● **Your task**:
Please pick out every line below that contains the string "tangentPropagation", and treat uppercase and lowercase letters as different.

Stored data
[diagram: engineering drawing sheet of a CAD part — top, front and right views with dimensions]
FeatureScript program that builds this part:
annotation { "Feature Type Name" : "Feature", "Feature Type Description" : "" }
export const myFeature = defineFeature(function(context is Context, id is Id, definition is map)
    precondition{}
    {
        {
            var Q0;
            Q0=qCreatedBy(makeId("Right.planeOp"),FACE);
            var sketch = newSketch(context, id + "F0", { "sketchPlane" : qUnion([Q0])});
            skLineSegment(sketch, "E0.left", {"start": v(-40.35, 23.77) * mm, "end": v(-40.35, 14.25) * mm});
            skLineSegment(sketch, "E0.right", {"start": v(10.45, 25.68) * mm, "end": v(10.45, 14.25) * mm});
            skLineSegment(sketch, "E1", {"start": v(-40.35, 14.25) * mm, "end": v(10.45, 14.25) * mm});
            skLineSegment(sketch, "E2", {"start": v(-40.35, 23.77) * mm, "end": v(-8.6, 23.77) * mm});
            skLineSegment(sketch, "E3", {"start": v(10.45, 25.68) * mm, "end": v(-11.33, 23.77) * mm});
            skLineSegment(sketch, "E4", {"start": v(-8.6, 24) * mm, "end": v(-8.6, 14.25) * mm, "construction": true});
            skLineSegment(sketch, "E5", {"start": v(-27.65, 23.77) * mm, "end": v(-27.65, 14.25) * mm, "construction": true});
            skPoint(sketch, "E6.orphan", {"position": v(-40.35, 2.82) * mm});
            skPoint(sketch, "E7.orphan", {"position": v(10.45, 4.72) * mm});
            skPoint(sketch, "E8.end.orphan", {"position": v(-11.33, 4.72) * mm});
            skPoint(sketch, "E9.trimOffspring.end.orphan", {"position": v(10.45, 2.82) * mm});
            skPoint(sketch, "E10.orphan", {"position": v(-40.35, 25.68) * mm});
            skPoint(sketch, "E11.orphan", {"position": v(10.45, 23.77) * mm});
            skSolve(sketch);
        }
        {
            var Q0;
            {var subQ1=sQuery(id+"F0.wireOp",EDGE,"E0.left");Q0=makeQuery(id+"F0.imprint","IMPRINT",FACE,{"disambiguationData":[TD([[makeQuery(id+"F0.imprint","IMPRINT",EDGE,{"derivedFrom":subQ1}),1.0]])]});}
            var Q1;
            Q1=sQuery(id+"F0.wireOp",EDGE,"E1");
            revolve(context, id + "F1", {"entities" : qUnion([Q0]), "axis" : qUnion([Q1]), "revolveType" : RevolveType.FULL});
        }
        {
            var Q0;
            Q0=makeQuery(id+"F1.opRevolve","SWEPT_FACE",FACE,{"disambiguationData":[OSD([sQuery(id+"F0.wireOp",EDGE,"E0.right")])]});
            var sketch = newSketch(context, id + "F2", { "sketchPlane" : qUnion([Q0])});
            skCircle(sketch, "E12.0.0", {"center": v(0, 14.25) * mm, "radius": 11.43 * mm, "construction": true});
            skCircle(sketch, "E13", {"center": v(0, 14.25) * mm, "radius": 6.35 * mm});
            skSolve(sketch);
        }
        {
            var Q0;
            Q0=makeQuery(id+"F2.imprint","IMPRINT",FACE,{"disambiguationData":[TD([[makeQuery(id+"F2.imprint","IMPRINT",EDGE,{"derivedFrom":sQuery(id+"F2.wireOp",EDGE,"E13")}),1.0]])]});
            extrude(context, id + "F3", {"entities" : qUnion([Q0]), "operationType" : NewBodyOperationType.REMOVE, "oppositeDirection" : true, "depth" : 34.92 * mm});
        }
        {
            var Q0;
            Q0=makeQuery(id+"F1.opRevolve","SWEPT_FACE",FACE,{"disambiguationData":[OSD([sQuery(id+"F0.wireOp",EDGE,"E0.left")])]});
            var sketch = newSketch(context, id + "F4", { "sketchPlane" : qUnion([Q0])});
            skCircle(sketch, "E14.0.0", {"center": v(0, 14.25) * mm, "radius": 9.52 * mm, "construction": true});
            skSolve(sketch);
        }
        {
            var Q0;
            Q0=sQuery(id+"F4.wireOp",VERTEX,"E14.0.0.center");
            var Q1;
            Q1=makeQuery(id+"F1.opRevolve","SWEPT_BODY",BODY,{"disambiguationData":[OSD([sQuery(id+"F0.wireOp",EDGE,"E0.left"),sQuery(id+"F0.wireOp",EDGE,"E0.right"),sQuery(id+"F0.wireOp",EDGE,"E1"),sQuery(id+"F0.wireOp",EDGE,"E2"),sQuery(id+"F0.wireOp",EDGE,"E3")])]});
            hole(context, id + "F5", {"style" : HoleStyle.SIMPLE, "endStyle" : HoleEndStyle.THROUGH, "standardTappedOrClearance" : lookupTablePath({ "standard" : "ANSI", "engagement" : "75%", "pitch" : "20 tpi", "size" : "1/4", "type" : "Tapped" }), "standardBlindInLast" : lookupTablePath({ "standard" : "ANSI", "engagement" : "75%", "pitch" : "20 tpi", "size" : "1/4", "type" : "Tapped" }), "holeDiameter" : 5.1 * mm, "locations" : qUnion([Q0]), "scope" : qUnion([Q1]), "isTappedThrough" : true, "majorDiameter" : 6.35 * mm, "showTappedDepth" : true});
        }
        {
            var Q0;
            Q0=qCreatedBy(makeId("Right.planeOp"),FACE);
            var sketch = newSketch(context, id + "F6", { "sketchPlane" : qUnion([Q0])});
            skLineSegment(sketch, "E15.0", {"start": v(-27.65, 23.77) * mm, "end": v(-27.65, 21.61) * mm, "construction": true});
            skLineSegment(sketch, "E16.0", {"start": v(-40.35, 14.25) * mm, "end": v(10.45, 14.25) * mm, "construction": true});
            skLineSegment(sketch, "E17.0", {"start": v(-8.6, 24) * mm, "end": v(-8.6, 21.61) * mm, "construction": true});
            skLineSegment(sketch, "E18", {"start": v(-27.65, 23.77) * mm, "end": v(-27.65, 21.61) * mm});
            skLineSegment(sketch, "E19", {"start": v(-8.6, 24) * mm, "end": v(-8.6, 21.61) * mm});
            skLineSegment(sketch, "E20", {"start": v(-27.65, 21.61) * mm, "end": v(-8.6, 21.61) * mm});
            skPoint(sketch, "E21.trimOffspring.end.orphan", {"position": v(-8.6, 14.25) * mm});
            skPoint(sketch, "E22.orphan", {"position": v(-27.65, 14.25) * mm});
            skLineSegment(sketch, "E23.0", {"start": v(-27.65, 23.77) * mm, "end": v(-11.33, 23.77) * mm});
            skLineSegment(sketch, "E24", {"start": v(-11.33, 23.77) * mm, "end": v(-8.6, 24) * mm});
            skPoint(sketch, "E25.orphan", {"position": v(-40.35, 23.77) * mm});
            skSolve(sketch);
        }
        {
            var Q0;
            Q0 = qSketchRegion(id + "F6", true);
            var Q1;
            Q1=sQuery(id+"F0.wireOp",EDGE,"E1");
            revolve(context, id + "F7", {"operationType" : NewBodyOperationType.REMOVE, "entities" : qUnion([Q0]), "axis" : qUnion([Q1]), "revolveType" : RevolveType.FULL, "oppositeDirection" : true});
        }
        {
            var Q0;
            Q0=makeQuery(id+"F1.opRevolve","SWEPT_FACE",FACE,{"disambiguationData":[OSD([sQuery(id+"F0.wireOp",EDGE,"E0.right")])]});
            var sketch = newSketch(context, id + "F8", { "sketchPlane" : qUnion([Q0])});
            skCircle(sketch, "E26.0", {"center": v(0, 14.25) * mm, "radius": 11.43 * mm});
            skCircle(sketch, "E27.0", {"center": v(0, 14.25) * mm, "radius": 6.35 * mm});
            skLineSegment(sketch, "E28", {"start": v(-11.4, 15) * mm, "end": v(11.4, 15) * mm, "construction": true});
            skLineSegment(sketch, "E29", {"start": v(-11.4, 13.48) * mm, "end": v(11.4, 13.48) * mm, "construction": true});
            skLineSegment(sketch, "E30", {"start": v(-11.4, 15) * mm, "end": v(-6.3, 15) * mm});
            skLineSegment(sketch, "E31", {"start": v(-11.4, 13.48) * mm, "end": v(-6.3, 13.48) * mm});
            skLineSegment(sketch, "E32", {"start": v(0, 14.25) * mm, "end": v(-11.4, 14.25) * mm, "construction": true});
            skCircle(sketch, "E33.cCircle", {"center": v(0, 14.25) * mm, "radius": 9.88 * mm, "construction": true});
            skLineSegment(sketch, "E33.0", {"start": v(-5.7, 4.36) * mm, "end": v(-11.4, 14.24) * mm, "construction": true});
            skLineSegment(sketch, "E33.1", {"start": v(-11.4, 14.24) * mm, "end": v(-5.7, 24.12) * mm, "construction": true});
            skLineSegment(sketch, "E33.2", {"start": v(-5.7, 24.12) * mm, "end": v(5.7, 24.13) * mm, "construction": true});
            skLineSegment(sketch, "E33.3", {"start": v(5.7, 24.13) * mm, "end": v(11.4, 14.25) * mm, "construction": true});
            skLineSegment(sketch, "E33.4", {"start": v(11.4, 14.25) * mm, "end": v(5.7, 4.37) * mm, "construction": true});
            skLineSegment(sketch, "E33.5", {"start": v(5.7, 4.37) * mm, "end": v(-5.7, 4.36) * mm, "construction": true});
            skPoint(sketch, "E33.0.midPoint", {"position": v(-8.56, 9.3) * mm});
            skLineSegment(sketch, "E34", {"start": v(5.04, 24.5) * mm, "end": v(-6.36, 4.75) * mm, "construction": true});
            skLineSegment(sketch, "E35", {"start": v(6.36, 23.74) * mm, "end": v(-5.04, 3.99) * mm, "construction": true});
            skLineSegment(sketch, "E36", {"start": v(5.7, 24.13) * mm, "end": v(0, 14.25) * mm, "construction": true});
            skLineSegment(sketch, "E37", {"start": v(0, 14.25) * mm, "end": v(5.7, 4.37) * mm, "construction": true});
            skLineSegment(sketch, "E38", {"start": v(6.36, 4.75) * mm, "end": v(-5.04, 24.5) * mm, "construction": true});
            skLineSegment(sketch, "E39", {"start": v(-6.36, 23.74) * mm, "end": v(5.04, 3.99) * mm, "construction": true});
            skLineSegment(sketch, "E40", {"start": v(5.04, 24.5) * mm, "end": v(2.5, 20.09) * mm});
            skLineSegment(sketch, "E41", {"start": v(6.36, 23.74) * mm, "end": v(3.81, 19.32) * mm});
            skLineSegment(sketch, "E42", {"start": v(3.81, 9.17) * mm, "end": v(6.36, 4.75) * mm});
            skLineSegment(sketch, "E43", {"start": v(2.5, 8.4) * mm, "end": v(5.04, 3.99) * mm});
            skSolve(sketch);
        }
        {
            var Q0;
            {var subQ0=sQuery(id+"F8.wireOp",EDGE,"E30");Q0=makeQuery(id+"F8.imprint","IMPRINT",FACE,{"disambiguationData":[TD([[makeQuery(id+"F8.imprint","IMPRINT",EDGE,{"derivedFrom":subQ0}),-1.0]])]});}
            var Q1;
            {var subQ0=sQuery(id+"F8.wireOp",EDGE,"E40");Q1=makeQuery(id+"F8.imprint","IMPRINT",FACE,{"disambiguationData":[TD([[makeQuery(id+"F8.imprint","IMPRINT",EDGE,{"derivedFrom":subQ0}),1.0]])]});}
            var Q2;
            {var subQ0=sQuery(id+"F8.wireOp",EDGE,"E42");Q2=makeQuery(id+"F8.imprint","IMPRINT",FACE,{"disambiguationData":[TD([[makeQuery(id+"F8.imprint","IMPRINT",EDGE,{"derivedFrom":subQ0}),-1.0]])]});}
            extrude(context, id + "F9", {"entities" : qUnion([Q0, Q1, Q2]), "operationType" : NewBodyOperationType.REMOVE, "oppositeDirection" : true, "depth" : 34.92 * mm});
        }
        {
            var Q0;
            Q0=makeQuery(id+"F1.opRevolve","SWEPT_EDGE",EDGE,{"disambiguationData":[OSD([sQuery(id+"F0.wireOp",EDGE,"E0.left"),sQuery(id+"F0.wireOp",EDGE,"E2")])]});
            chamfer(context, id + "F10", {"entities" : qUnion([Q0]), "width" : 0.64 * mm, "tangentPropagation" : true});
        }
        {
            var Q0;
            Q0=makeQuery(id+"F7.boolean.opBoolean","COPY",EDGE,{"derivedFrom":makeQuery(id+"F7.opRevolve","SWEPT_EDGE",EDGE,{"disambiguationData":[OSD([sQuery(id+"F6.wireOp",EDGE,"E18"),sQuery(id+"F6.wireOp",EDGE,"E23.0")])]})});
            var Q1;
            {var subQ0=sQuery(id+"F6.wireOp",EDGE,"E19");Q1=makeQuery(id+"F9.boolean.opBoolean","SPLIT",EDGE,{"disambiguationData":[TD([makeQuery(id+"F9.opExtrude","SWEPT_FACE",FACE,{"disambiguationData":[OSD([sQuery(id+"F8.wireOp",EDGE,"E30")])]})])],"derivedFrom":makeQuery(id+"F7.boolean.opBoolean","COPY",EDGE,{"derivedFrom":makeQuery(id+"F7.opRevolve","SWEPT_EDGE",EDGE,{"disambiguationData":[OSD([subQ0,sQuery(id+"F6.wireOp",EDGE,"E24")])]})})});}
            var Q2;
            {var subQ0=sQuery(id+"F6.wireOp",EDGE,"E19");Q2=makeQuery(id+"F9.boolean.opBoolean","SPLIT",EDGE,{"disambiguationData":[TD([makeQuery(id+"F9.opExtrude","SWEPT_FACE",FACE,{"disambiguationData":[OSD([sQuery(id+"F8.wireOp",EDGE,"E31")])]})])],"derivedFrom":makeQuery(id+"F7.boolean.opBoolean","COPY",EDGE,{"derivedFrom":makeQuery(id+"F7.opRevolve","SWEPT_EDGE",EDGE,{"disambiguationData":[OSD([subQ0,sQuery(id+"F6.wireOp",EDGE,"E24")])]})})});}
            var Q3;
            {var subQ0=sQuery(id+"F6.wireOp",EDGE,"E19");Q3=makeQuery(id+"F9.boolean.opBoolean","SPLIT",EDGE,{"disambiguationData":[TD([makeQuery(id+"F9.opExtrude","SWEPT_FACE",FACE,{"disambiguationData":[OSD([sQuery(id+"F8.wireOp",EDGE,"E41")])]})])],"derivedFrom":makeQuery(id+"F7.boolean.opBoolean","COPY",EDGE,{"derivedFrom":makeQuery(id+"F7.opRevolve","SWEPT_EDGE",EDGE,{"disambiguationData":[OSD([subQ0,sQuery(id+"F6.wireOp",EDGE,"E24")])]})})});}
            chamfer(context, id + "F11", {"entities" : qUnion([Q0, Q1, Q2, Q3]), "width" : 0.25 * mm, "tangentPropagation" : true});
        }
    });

● **Task output**:
            chamfer(context, id + "F10", {"entities" : qUnion([Q0]), "width" : 0.64 * mm, "tangentPropagation" : true});
            chamfer(context, id + "F11", {"entities" : qUnion([Q0, Q1, Q2, Q3]), "width" : 0.25 * mm, "tangentPropagation" : true});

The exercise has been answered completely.